* _Exercise goal_:
Only certain lines below are wanted: those starting at the line containing "Soul Adventures Cyr (2)" and ending at the line containing "Choose a car r", both included, each retyped exactly.

* _Records provided_:
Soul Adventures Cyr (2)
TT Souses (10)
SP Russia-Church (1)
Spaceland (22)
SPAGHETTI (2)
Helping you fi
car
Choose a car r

* * *

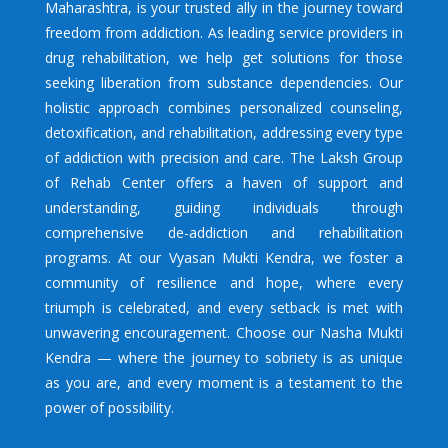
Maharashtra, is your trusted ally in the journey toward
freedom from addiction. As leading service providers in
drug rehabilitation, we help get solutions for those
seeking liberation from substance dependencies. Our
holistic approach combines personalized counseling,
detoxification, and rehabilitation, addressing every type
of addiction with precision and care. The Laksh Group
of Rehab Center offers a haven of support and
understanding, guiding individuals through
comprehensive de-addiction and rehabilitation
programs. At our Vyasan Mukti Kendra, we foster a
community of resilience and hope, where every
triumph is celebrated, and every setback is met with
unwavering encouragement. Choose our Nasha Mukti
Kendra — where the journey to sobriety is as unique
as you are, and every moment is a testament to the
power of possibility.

---

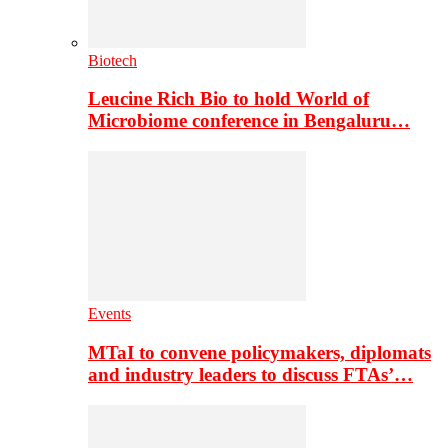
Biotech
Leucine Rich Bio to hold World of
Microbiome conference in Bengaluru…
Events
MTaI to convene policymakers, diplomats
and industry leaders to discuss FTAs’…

* _Answer to the exercise_:
Soul Adventures Cyr (2)
TT Souses (10)
SP Russia-Church (1)
Spaceland (22)
SPAGHETTI (2)
Helping you fi
car
Choose a car r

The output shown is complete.